_What needs to be done_.
Copy everything from the line containing "Rendered at 1650 by 1275 pixels." down to the end of the rows, word for word.

━━━ Input rows

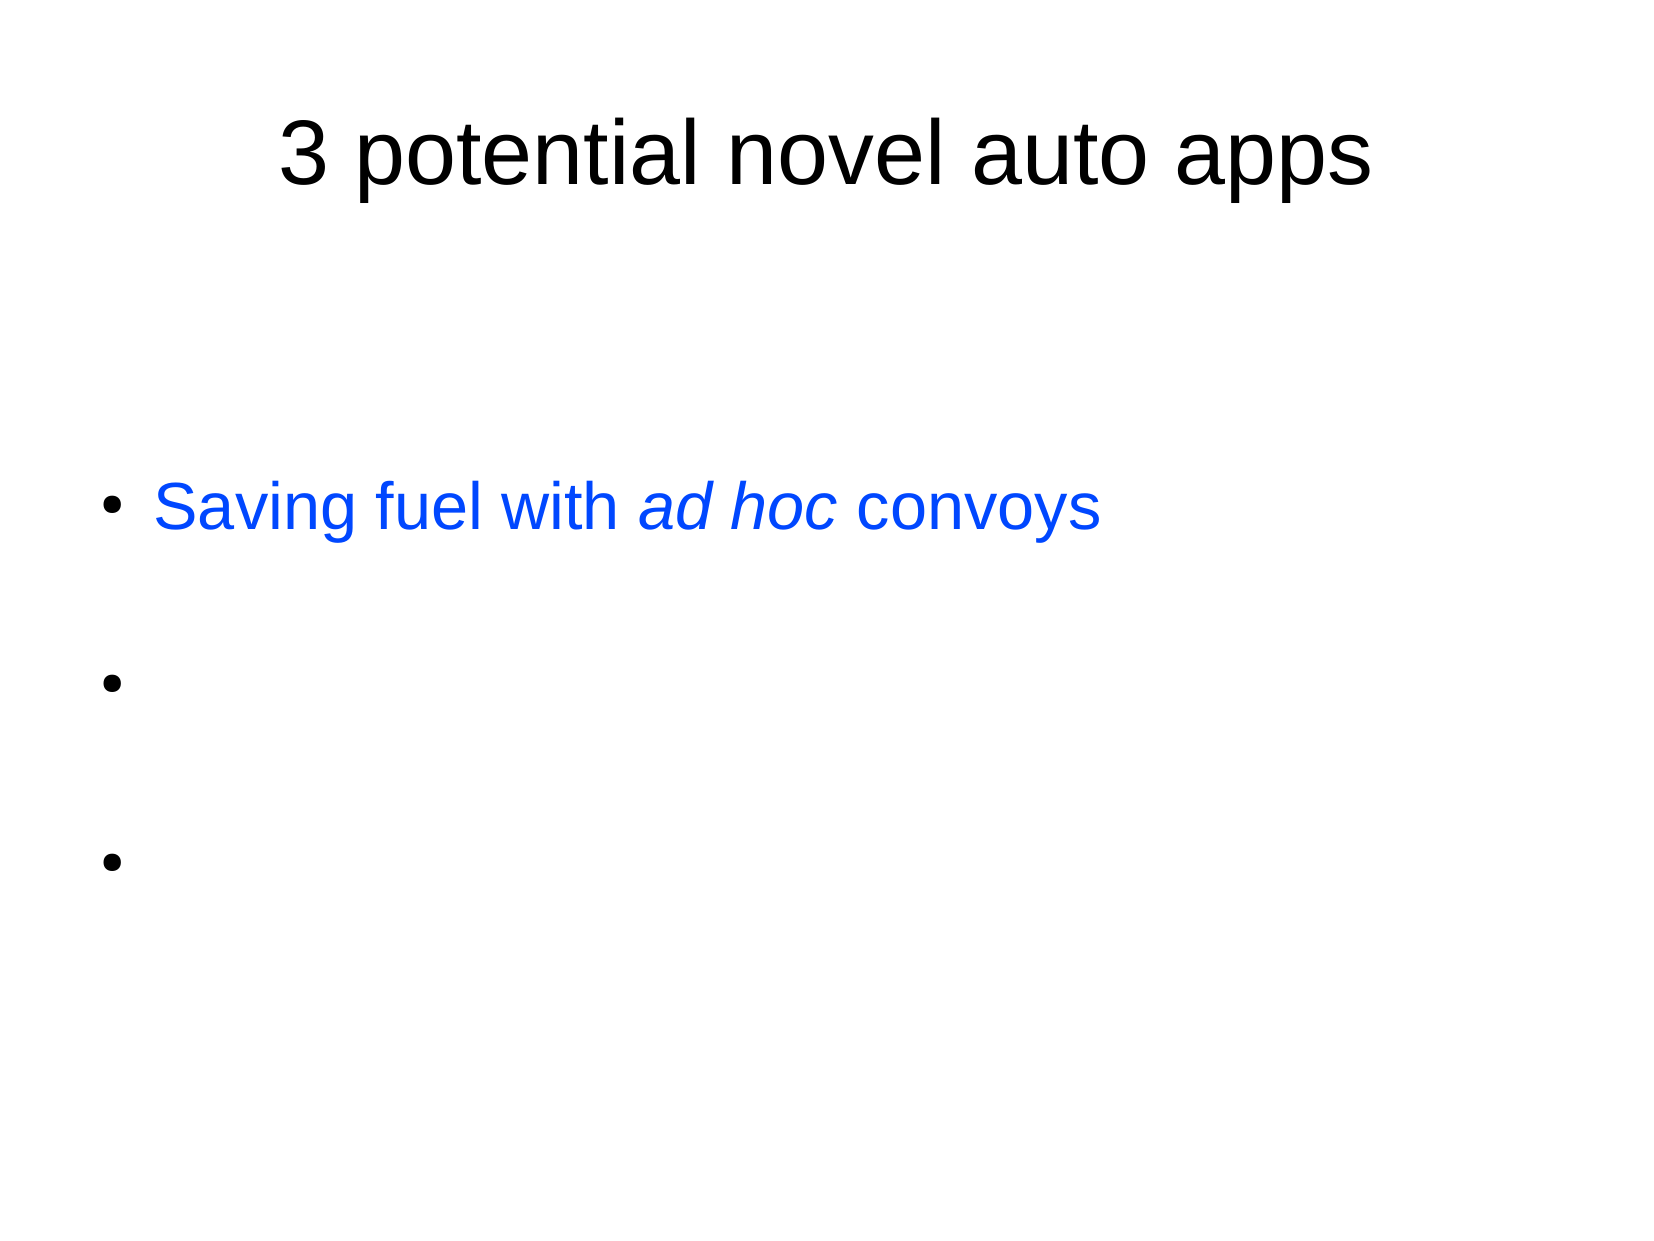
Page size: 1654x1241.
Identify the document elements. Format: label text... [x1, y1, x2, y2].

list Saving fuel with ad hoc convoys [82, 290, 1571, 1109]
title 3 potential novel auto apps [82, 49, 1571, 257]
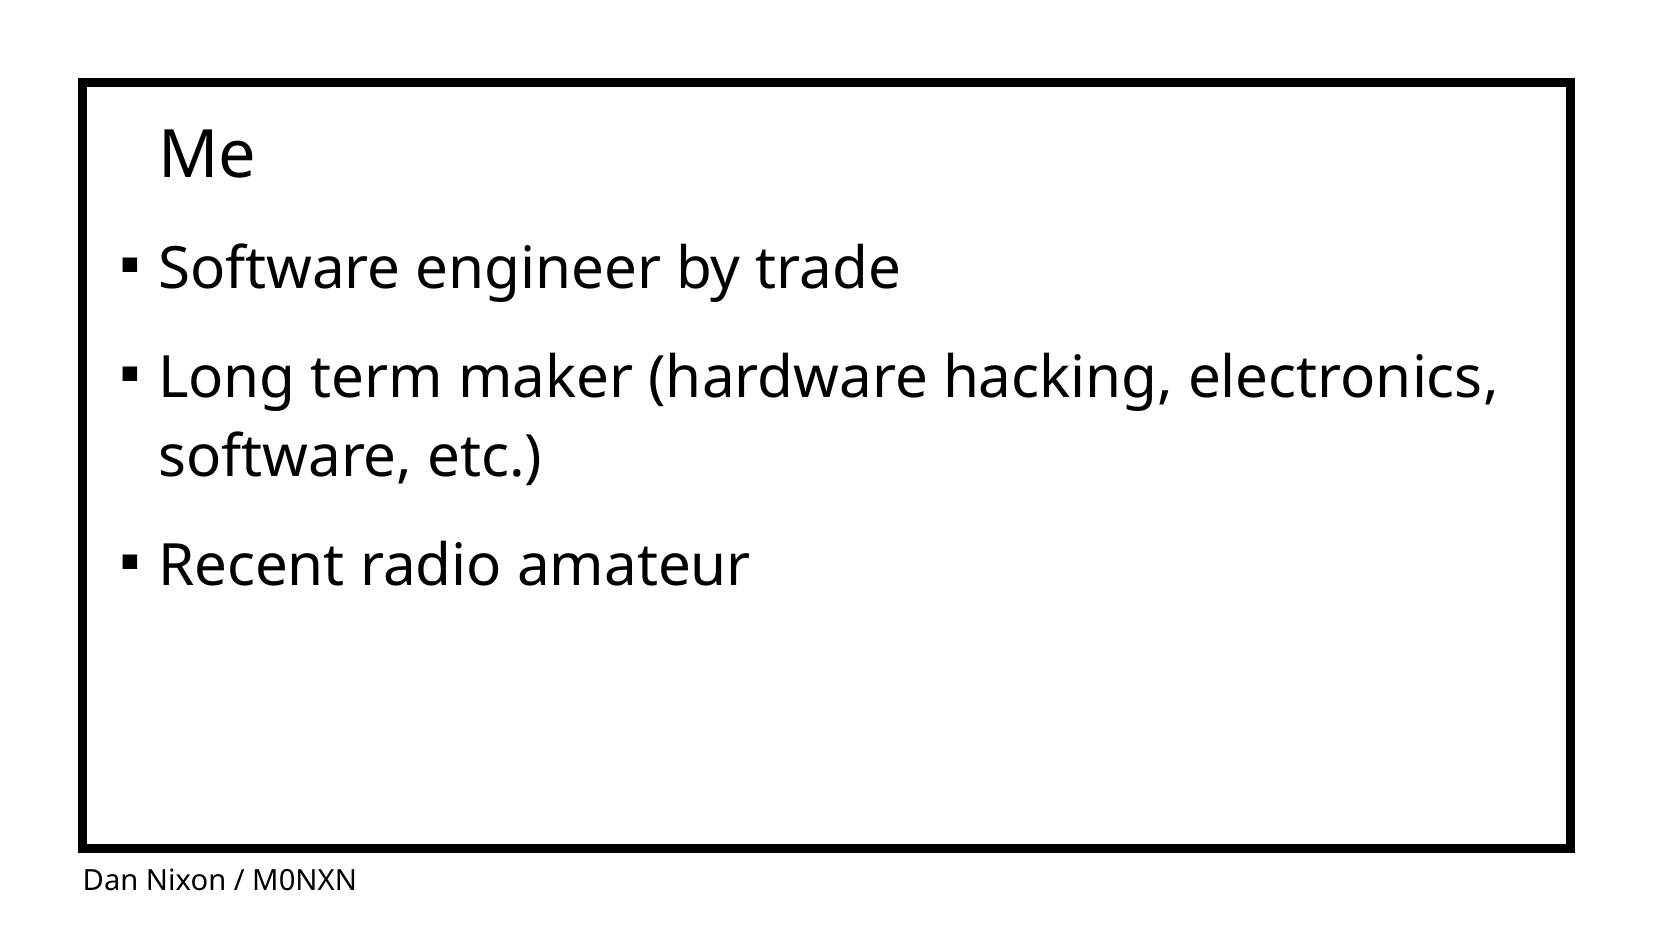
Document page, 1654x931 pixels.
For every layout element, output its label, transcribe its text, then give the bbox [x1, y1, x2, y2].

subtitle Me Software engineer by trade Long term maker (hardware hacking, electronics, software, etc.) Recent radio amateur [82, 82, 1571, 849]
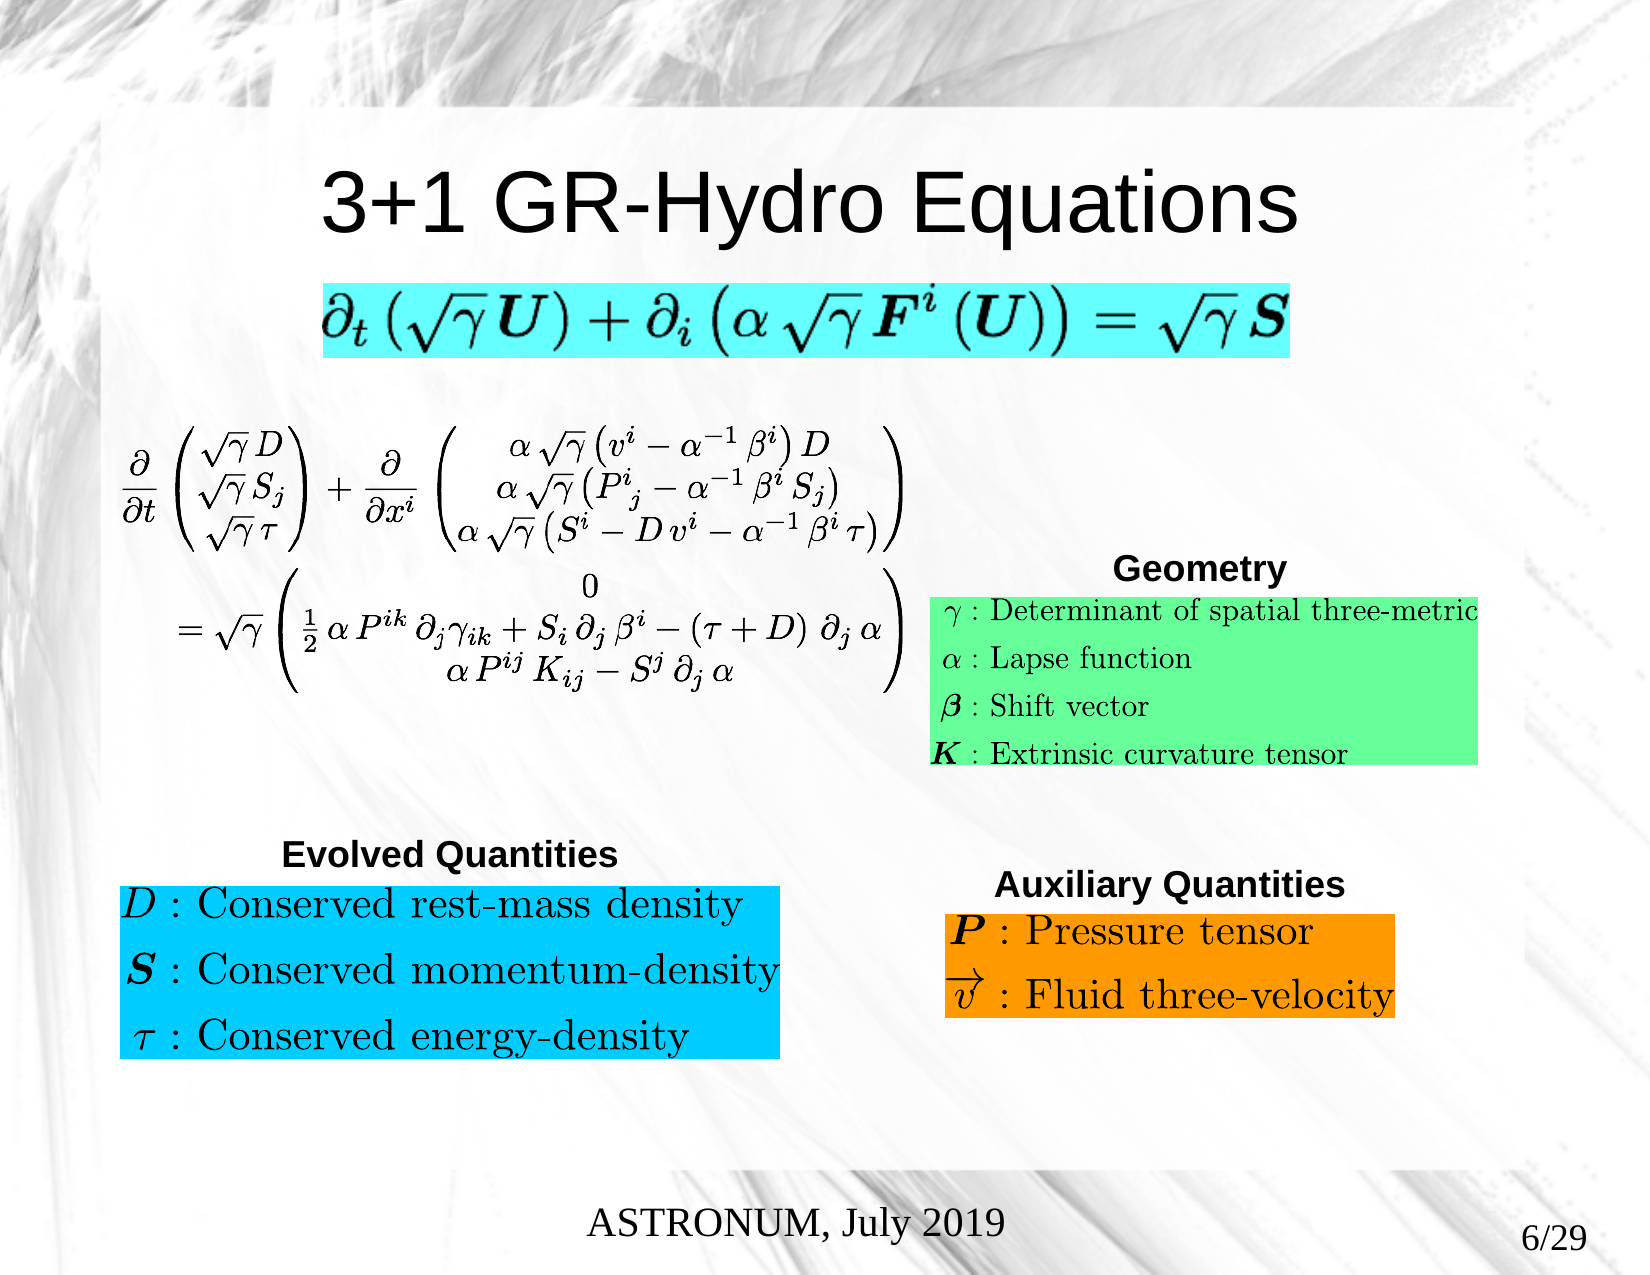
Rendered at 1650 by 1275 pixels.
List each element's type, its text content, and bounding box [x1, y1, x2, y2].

━━━━━━

_Task solution_.
Rendered at 1650 by 1275 pixels.
List each element's type, its text content, and bounding box [x1, y1, x2, y2].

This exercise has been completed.